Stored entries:
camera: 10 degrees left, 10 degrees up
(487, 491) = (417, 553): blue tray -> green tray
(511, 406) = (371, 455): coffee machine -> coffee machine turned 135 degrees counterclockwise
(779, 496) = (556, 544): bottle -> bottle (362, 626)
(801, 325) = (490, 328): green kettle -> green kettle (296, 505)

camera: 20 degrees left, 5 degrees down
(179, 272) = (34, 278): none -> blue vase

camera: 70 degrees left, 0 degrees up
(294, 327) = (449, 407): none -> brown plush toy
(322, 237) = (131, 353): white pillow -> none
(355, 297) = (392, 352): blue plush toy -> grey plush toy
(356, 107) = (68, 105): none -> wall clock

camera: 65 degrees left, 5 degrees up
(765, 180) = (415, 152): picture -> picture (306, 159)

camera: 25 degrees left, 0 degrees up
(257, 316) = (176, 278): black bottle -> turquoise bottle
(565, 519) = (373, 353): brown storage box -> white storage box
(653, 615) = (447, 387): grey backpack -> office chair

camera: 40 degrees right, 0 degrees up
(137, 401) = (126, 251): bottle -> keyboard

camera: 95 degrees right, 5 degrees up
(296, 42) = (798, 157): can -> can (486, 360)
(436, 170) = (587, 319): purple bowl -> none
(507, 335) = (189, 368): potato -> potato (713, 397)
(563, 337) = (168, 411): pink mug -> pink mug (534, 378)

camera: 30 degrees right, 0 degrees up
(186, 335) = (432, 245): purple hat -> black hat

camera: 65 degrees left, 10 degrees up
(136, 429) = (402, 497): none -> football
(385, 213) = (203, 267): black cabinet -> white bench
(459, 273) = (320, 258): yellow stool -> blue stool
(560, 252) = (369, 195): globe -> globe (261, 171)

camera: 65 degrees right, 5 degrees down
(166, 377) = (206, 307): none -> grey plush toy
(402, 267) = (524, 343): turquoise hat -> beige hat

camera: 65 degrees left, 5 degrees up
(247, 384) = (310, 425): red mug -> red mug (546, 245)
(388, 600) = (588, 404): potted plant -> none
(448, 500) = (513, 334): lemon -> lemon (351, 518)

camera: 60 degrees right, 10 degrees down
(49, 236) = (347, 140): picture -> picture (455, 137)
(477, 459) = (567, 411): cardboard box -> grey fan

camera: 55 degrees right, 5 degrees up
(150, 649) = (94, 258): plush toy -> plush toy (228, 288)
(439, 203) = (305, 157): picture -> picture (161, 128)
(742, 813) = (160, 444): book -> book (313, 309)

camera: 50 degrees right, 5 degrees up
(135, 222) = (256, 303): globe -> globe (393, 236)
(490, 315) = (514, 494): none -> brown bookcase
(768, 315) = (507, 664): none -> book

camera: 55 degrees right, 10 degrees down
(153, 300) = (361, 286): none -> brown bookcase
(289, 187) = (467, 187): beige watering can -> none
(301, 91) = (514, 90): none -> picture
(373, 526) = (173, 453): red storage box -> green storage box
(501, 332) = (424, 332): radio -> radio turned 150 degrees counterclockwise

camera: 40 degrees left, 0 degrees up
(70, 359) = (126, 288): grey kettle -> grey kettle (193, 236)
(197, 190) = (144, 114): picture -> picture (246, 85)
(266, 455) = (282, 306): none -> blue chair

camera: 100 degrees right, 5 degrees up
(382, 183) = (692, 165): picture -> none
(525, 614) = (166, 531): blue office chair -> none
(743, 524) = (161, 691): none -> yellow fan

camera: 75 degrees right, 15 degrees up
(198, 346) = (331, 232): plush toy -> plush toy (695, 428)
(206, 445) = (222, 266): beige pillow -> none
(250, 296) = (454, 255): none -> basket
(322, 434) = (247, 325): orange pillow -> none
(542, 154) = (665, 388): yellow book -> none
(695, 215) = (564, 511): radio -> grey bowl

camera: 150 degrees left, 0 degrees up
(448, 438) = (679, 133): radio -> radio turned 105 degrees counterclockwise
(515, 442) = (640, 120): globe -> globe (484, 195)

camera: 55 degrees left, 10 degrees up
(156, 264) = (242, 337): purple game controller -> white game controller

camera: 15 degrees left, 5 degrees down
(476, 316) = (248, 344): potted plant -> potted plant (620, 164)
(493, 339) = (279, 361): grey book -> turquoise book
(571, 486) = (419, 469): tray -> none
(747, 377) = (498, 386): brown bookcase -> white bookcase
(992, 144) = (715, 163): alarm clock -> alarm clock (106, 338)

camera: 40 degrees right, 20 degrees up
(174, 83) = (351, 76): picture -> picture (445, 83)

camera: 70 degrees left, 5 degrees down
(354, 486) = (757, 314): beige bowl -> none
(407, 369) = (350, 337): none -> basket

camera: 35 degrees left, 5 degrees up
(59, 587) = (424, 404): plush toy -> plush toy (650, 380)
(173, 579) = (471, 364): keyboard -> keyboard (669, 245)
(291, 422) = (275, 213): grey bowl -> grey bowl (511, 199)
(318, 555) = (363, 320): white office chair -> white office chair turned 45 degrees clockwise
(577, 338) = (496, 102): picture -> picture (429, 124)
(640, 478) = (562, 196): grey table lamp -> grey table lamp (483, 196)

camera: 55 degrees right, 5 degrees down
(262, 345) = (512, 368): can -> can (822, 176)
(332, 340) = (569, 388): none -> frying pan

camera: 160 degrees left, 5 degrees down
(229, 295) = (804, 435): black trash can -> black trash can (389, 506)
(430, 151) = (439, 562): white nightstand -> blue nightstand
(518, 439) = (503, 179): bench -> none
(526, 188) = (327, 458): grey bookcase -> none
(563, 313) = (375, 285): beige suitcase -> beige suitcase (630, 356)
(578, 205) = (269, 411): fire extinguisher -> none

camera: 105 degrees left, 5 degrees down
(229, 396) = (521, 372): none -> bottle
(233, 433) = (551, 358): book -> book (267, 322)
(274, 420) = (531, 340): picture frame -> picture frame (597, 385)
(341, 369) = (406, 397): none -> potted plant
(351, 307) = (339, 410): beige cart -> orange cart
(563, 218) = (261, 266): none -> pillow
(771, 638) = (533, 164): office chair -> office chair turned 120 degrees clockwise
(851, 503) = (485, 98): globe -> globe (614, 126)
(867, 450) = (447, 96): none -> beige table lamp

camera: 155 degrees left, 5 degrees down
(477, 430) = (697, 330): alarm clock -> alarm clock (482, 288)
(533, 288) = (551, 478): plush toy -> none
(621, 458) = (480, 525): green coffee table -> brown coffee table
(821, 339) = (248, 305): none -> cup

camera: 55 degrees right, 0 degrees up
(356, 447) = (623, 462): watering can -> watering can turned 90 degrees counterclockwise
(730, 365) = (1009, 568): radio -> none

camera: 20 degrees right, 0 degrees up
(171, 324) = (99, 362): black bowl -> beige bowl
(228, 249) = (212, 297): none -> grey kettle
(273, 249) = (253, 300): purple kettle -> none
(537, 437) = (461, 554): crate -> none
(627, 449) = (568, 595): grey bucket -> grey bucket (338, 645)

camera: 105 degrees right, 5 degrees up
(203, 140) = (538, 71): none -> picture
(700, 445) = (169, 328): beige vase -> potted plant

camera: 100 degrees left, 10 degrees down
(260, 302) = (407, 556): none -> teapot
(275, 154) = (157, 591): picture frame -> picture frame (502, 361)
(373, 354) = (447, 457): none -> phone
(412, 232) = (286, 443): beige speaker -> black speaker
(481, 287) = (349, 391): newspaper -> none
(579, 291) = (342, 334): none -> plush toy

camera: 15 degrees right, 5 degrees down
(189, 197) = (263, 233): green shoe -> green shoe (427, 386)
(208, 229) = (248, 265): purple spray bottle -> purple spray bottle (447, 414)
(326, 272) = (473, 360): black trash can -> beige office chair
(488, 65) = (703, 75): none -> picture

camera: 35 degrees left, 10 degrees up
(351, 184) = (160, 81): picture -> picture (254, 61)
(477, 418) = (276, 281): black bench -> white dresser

* **EXERCISE REQUIREMENTS**: Reprint exactly the lines above that start at the one with "(373, 354) = (447, 457): none -> phone" and end at the one with "(326, 272) = (473, 360): black", keeping both and adding none.

* **SOLVED PROBLEM**:
(373, 354) = (447, 457): none -> phone
(412, 232) = (286, 443): beige speaker -> black speaker
(481, 287) = (349, 391): newspaper -> none
(579, 291) = (342, 334): none -> plush toy

camera: 15 degrees right, 5 degrees down
(189, 197) = (263, 233): green shoe -> green shoe (427, 386)
(208, 229) = (248, 265): purple spray bottle -> purple spray bottle (447, 414)
(326, 272) = (473, 360): black trash can -> beige office chair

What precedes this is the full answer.